Slaves on the Auction Block Undeniably, the United States has come a long way from the days of chattel slavery, and we can be encouraged by the positive strides made in racial relations and equality; yet, it is important to remember whence we came in order to avoid repeating past mistakes and so that we might become critically alert to new manifestations of racism. Here we would do well to heed the words of Frederick Douglass’s 1852 oration, “What to the Slave is the Fourth of July?” Having accepted an invitation to speak to a largely white audience in celebration of Independence Day, Douglass, as master orator and rhetorician, turns to a Psalm of lamentation—a passage with which his audience was thoroughly familiar—and interprets it as analogous to the situation of American slaves.

“By the rivers of Babylon, there we sat down. Yea! we wept when we remembered Zion. We hanged our harps upon the willows in the midst thereof. For there, they that carried us away captive, required of us a song; and they who wasted us required of us mirth, saying, Sing us one of the songs of Zion. How can we sing the Lord’s song in a strange land? If I forget thee, O Jerusalem, let my right hand forget her cunning.  If I do not remember thee, let my tongue cleave to the roof of my mouth” [Psalm 137]. Fellow-citizens, above your national, tumultuous joy, I hear the mournful wail of millions, whose chains, heavy and grievous yesterday, are to-day rendered more intolerable by the jubilant shouts that reach them. […] To forget them, to pass lightly over their wrongs, and to chime in with the popular theme, would be treason most scandalous and shocking, and would make me a reproach before God and the world.[4]
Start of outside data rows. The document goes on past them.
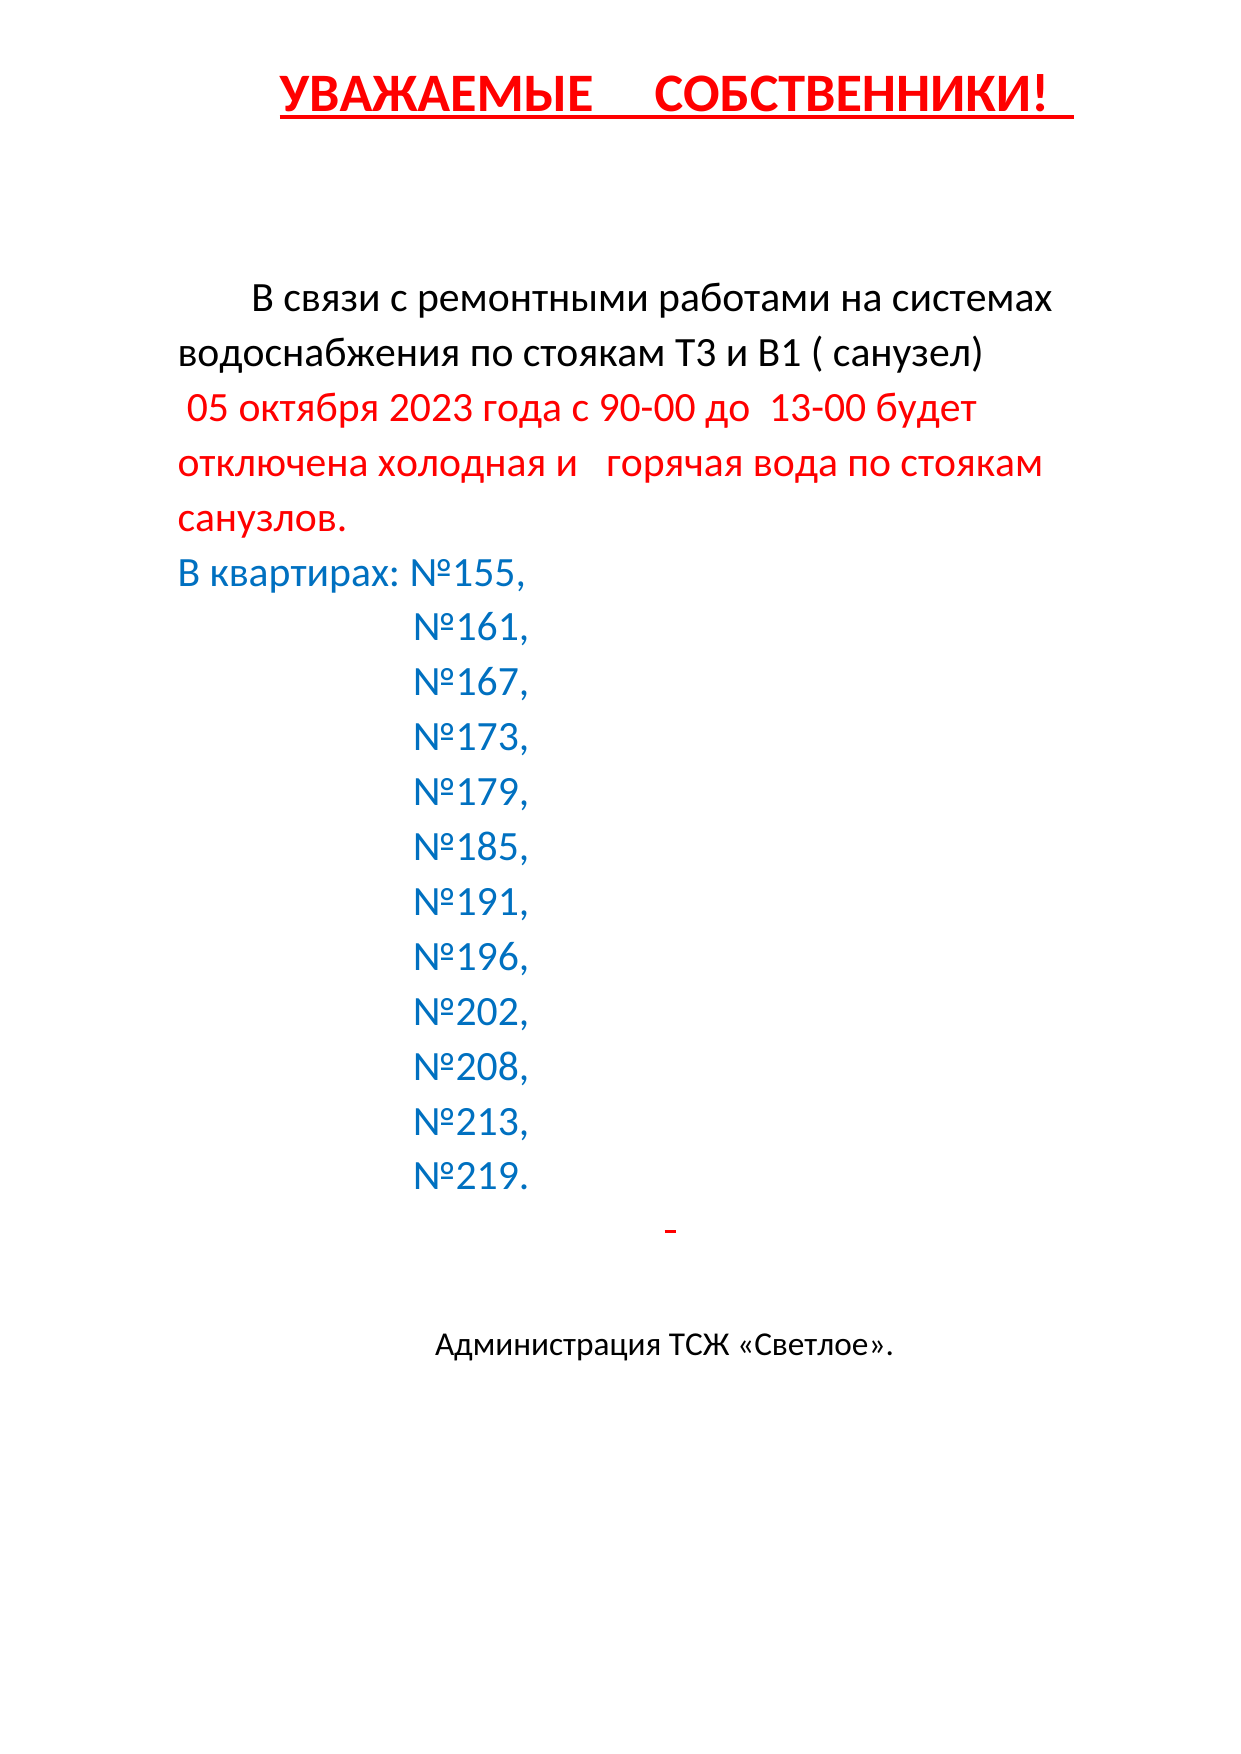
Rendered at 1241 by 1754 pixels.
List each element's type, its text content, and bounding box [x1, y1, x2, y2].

text №208, [177, 1039, 1152, 1090]
text №219. [177, 1149, 1152, 1200]
text №185, [177, 820, 1152, 871]
text №196, [177, 930, 1152, 981]
text №179, [177, 765, 1152, 816]
text УВАЖАЕМЫЕ СОБСТВЕННИКИ! [177, 59, 1152, 125]
text №161, [177, 600, 1152, 651]
text №191, [177, 875, 1152, 926]
text Администрация ТСЖ «Светлое». [177, 1323, 1152, 1363]
text №202, [177, 985, 1152, 1036]
text №173, [177, 710, 1152, 761]
text №167, [177, 655, 1152, 706]
text В связи с ремонтными работами на системах водоснабжения по стоякам Т3 и В1 ( санузел) [177, 271, 1152, 377]
text №213, [177, 1094, 1152, 1145]
text 05 октября 2023 года с 90-00 до 13-00 будет отключена холодная и горячая вода по стоякам санузлов. В квартирах: №155, [177, 381, 1152, 596]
Although chattel slavery and slave auctions are no longer part of America’s daily routine, in what ways do we continue to act as augurs de-coding and constructing the Other?  What kinds of actions can we, as Christians, take to change, subvert, or expose such practices?

 


[1] Douglass, “The Internal Slave Trade,” 436–7.

[2] Walter Johnson, Soul by Soul, 145.

[3] Ibid., 145.

[4] Douglass, “What to the Slave is the Fourth of July?” 431-2.